* _Document passage_
______________________________

Sobey Art Award 2022: Tyshan Wright
Primarily self-taught, Tyshan Wright recreates the ceremonial Jamaican Maroon instruments used to achieve myal, a sacred ritual communing with ancestors. In his collection of that name, Wright introduces these objects: the abeng (cow horn carved into wind instrument, the Maroon’s most sacred symbol), the gumbe, rackla and bench drums, among others. Traditionally these instruments are healing – used to bring joy and peace. Through their creation, Wright facilitates the connection between earthly and spiritual dimensions and suggests a possible future otherwise little imagined: If Jamaican Maroons, who had been exiled to Halifax, Nova Scotia, in 1796, had been entitled to keep their ceremonial instruments and stayed, perhaps we would see the abeng and the drums and the jewellery locally sourced, created, activated, cherished and put to use in the expression of his culture today.
So that is Wright’s charge. Where once he used primarily Jamaican materials such as cedar, blue mahoe and goat skin, he now recreates these objects using materials that his ancestors would have had access to right here in Mi' kma' ki. As such, his practice is so much about place that it cannot be separated from the history – real or perceived – of the Atlantic region under settler colonialism; it is entwined with the legacy of the Maroon people and in the visual lexicon of the African diaspora.
I had seen Tyshan Wright’s name before; maybe seen his headshot on a promotional poster. I had scanned the digital scene enough to find that his crafted objects were quietly hitting the radar of Canadian curators and institutions looking to show up Blackness in their projects. I recall even questioning whether he “counted” among artists practising in Halifax when I read that his work had been shown at the Art Gallery of Ontario. I was new to the city in 2018, in a position to take time to get to know the artistic terrain but Googling African Nova Scotian artists instead. Here, my whiteness illuminates one of the many reasons marginalized practices go overlooked. Wright wasn’t obviously involved in the popular contemporary art conversations. He wasn’t backed by a degree or even vetted by an artist-run-centre. I was oblivious.
It was not until seeing Wright’s Sobey nomination that I paid attention. His slick set of images and media supports – bolstered by a letter from Julie Hollenbach, curator and Associate Professor of Craft History and Material Culture – stood out as the most “professional” among a pool of ostensibly “emerging” Atlantic applicants. His handcrafted amalgamations of organic materials in traditional horns, drums and jewellery barely required the accompanying descriptions detailing the symbolism of their colours and shapes. His CV boasted national exhibitions and significant residencies, including a recent one at NSCAD University’s Institute for the Study of Canadian Slavery. I was grateful for that introduction to his work and, more importantly, his practice: a distinction I make as he has since told me: “I shy away a little bit from saying ‘my work’.” These manifestations of cultural sovereignty are not merely his to possess.

______________________________

(Dataset entries)
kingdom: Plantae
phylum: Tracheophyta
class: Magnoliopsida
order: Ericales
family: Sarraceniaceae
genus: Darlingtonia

______________________________

* _Tasks to complete_
a. According to the Tyshan Wright essay, in what year were Jamaican Maroons exiled to Halifax, Nova Scotia?
b. Please retype everything in the Tyshan Wright essay from "I had seen Tyshan" down to "I was oblivious.".

* _Results for each task_
a. 1796

b.
I had seen Tyshan Wright’s name before; maybe seen his headshot on a promotional poster. I had scanned the digital scene enough to find that his crafted objects were quietly hitting the radar of Canadian curators and institutions looking to show up Blackness in their projects. I recall even questioning whether he “counted” among artists practising in Halifax when I read that his work had been shown at the Art Gallery of Ontario. I was new to the city in 2018, in a position to take time to get to know the artistic terrain but Googling African Nova Scotian artists instead. Here, my whiteness illuminates one of the many reasons marginalized practices go overlooked. Wright wasn’t obviously involved in the popular contemporary art conversations. He wasn’t backed by a degree or even vetted by an artist-run-centre. I was oblivious.